◆ Task requirements
In the material below, change "Wrap output" to "Enclose the output" in the lines from the one containing "Wrap output in <instances>...</instances>. Find" through the end, inclusive, and leave everything else in those lines unchanged. Give only those lines.

(Source records)
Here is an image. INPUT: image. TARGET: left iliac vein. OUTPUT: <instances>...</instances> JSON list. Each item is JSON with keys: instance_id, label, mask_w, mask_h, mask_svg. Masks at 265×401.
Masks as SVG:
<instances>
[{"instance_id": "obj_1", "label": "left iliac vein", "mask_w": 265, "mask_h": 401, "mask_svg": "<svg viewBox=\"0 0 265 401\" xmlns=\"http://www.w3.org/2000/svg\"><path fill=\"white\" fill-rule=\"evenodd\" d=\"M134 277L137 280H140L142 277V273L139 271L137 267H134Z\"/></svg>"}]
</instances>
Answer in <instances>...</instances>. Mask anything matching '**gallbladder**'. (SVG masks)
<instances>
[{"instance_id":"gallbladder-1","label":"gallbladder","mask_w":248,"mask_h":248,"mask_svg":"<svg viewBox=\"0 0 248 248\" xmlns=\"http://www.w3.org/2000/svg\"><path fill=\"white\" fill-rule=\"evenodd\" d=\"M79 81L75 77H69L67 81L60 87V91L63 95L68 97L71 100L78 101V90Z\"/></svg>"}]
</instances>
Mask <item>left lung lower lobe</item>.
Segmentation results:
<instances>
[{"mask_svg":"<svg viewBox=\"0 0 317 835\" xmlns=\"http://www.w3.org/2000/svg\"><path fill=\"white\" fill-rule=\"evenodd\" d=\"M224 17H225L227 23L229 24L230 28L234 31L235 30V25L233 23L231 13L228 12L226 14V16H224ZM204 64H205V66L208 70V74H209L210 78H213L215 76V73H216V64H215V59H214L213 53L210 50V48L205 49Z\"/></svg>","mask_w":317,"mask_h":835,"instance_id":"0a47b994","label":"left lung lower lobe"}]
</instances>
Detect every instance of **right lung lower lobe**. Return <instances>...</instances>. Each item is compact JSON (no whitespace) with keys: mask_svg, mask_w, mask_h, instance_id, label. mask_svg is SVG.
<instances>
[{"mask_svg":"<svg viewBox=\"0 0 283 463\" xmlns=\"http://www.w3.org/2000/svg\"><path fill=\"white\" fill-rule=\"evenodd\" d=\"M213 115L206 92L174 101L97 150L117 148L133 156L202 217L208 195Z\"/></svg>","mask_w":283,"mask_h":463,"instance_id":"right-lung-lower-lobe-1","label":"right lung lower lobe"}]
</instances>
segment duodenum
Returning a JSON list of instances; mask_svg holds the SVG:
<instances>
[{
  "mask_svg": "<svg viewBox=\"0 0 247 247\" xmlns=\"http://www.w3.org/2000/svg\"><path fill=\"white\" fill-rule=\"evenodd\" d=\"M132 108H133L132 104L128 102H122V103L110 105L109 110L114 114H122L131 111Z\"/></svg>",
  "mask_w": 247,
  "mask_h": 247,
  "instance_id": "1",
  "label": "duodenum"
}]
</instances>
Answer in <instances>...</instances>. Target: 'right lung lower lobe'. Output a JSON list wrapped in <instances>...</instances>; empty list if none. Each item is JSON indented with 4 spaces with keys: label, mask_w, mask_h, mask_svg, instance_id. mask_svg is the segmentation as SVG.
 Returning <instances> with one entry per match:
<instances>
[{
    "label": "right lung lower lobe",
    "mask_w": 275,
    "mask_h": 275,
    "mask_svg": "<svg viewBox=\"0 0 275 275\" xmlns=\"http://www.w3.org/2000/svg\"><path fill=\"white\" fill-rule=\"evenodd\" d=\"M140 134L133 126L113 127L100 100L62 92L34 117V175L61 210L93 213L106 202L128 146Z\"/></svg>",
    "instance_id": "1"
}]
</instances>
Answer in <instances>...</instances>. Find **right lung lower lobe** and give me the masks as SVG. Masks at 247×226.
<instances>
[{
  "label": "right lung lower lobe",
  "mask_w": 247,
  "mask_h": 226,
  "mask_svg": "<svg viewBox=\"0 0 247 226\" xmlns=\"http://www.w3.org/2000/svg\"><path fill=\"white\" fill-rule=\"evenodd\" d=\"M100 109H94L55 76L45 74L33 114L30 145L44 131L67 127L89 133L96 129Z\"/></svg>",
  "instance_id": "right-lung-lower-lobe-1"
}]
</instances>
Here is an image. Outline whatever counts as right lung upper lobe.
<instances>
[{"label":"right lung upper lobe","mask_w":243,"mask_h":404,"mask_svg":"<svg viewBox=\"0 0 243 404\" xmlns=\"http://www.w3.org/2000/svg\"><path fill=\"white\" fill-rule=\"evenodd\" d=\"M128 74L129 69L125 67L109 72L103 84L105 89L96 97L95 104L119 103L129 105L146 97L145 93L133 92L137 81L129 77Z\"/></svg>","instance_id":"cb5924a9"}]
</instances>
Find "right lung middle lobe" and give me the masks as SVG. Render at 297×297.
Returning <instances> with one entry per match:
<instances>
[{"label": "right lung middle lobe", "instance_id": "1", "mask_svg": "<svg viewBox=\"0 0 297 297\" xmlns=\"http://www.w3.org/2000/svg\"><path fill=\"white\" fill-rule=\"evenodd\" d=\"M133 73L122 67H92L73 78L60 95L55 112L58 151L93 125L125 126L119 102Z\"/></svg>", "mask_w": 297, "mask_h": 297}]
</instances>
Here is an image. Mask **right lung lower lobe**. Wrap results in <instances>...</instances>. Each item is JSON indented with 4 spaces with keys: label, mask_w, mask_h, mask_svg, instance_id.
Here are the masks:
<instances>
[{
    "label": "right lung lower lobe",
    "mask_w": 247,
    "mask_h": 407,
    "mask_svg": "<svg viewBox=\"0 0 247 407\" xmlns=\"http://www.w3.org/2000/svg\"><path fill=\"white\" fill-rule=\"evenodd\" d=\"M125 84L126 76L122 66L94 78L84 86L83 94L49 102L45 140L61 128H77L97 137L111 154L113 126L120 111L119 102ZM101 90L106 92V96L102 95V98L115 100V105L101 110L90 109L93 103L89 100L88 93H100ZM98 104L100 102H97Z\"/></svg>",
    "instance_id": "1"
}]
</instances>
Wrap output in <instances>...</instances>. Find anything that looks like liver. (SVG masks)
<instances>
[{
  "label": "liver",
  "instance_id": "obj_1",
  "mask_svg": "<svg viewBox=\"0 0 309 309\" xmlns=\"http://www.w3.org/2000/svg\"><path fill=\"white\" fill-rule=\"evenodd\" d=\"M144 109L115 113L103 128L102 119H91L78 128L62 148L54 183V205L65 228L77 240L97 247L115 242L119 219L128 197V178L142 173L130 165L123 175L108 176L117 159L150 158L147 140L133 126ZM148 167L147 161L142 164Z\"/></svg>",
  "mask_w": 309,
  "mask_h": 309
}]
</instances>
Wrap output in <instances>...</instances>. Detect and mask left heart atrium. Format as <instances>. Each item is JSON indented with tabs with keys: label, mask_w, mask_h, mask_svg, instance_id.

◆ Answer to this exercise
Enclose the output in <instances>...</instances>. Find anything that looks like liver. (SVG masks)
<instances>
[{
  "label": "liver",
  "instance_id": "obj_1",
  "mask_svg": "<svg viewBox=\"0 0 309 309\" xmlns=\"http://www.w3.org/2000/svg\"><path fill=\"white\" fill-rule=\"evenodd\" d=\"M144 109L115 113L103 128L102 119H91L78 128L62 148L54 183V205L65 228L77 240L97 247L115 242L119 219L128 197V178L142 173L130 165L123 175L108 176L117 159L150 158L147 140L133 126ZM148 167L147 161L142 164Z\"/></svg>",
  "mask_w": 309,
  "mask_h": 309
}]
</instances>
Enclose the output in <instances>...</instances>. Detect and mask left heart atrium. Format as <instances>. Each item is JSON indented with tabs with keys: label, mask_w, mask_h, mask_svg, instance_id.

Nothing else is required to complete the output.